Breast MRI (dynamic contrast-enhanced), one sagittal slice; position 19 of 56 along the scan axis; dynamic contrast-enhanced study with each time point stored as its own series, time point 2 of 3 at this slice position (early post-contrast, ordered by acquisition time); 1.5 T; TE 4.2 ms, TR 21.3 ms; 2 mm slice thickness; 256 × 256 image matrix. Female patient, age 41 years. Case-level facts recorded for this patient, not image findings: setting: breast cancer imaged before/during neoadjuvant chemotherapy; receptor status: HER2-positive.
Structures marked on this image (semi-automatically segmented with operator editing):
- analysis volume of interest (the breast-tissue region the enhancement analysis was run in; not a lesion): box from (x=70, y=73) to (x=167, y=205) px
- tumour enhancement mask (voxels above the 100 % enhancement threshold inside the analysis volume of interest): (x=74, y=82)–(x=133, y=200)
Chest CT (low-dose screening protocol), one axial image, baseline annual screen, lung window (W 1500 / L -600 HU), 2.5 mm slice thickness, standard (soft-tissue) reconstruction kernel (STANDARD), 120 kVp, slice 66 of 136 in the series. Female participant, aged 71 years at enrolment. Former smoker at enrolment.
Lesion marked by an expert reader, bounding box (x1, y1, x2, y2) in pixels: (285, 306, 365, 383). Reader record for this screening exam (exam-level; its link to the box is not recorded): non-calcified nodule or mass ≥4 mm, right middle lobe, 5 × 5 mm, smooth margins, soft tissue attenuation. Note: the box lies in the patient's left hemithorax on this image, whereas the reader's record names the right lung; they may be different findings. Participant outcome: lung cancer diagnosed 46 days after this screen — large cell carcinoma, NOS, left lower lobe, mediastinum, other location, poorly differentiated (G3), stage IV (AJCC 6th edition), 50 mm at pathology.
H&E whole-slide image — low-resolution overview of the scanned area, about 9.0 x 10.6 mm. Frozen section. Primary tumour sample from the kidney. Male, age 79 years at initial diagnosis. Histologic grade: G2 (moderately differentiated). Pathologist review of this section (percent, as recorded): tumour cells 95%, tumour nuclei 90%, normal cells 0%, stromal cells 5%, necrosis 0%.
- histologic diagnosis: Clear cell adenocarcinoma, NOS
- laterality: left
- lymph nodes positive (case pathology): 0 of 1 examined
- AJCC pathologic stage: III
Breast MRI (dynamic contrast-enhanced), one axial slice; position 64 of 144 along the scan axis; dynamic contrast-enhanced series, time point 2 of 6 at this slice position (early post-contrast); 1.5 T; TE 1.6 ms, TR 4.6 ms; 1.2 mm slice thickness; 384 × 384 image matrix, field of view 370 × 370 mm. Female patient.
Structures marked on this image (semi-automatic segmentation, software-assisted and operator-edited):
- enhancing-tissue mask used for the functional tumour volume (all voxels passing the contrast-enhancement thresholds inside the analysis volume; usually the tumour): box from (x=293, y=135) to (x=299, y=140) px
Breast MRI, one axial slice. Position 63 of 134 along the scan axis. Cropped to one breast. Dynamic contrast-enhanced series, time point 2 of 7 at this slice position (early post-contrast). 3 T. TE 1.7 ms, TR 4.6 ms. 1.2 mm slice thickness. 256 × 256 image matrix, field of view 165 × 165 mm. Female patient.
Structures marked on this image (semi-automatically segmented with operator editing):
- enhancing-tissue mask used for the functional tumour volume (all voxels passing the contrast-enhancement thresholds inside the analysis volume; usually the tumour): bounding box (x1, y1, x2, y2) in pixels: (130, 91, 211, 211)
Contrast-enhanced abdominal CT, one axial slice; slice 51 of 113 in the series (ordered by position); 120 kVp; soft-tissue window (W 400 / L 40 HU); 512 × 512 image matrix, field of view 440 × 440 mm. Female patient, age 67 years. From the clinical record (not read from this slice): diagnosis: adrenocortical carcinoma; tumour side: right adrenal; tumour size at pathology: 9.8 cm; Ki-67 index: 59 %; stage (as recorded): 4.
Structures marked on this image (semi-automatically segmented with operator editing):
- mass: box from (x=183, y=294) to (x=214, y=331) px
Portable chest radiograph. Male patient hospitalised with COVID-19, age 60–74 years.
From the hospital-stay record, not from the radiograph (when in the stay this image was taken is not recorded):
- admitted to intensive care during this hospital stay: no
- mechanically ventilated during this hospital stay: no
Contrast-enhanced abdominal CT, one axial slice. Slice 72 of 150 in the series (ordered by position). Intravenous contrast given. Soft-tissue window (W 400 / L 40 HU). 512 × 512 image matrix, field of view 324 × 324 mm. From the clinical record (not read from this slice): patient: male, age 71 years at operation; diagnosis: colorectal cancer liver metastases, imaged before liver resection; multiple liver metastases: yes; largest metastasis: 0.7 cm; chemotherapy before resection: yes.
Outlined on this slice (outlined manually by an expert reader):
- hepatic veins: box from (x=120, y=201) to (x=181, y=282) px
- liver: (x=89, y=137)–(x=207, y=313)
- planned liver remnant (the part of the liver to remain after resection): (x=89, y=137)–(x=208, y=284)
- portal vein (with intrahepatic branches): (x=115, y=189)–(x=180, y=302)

§ **What the task requires**
The word "stay" is the filter: copy every line of the listing above that contains it.

§ **Exercise output**
From the hospital-stay record, not from the radiograph (when in the stay this image was taken is not recorded):
- admitted to intensive care during this hospital stay: no
- mechanically ventilated during this hospital stay: no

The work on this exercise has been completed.